Cyprus was one of 11 European countries which, alongside the European Union, pledged a total of €41.7 million worth of what was described by the European Commission as “new contribution agreements” for the Palestinian authority.

The funds will be channelled through Pegase, the EU’s mechanism through which it offers financial support for the Palestinian people, which was created in 2008, with Cyprus being joined by Belgium, Denmark, France, Greece, Ireland, Italy, the Netherlands, Portugal, Spain, and Switzerland in Monday’s agreement.

According to the commission, the funds will be directed to the Palestinian authority alongside a total of €310m which has been committed by the commission itself for the period covering this year and next year.

It added that a total of €3.8 billion has been donated to the Palestinian authority since Pegase was created, before explaining that Pegase has “high standards of control”, while also contributing to “the considerable reduction of transaction costs for financial support to the Palestinian authority”.

It also allows for increased transparency and effectiveness of international contributions to the Palestinian authority,” it said.

The pledging of funds through Pegase comes alongside the launch of the “Team Gaza initiative”, a plan for the disbursement of almost €900m worth of financial contributions which the commission says will “support early recovery actions in various sectors, to the benefit of civilians in Gaza”.

The initiative’s launch was led by European Mediterranean Commissioner Dubravka Suica, with the launch being attended by Foreign Minister Constantinos Kombos in his capacity as the foreign minister of one of the EU’s 27 member states.

According to the commission, the initiative has been launched by itself, alongside the governments of Belgium, Denmark, Finland, France, Germany, Italy, Japan, the Netherlands, Norway, Spain, Sweden, Switzerland, and the United Kingdom, as well as the European Investment Bank and the World Bank.

In addition, it said, “more countries, including Australia and Canada, have expressed interest and are expected to join”.

It said the initiative is rooted in the joint assessment of the “rapid damage and needs” of Gaza which was released by the EU, the United Nations, and the World Bank in April, with that assessment finding that the reconstruction of Gaza will require US$71.4bn (€62.6bn) over the next decade, of which US$26.3bn (€23.1bn) must be spent by the end of next year.

The initiative, it said, is “intended to coordinate early recovery projects in Gaza to address the restoration of basic services for the population”, including “water and sanitation infrastructure, debris and solid waste management and removal, and restoring health, energy, agriculture and food systems”.

Following the initiative’s launch, Suica said that the EU “has the political commitment, the partnerships and the financial tools to contribute to Gaza’s early recovery”.

“Through the Team Gaza initiative we will launch concrete projects that will restore essential services and improve people’s daily lives.
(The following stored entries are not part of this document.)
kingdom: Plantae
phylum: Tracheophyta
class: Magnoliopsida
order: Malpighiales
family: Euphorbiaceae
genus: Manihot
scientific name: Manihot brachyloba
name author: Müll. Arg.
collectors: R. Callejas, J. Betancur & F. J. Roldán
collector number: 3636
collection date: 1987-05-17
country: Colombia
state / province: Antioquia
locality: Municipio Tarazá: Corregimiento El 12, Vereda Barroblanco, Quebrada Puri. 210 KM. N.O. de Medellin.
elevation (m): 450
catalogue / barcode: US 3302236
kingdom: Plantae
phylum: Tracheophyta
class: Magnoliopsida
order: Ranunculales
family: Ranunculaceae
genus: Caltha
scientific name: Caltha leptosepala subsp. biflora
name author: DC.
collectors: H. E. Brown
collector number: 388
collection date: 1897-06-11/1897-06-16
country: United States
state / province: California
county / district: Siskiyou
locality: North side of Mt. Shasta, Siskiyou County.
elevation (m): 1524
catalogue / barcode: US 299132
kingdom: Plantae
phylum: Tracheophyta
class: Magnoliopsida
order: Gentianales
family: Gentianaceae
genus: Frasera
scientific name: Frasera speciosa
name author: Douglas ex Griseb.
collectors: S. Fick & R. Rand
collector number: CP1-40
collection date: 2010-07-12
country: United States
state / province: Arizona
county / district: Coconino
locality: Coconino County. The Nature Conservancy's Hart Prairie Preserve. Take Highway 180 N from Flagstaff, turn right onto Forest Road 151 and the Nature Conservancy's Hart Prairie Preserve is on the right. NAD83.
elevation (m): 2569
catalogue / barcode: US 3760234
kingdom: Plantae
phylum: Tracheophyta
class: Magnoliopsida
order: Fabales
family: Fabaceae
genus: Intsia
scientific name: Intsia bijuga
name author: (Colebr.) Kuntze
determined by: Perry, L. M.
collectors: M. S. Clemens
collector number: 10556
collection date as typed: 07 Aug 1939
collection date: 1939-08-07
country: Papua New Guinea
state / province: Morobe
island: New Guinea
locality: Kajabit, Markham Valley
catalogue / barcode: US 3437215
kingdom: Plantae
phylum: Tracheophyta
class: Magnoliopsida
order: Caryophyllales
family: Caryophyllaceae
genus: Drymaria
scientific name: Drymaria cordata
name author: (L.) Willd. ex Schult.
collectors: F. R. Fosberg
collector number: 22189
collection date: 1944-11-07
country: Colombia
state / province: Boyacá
Our objective is clear: to help build hope, resilience and a better future for the Palestinian people,” she said.

Likewise, the EU’s foreign affairs chief Kaja Kallas said that the bloc is “the most reliable and credible partner for the Palestinian people”, as well as being “the largest donor and the strongest supporter of a two-state solution”.

“To turn this into reality, the Palestinian authority must stick with reforms and strengthen its capacity to govern. The people of Gaza need sustained financial support to meet basic needs, recover and rebuild their lives,” she said.

She added that “ultimately, the building of a Palestinian state must be owned and led by the Palestinian people, but they need the backing of the international community”, and that “the many countries gathered in Brussels today show that this support is there”.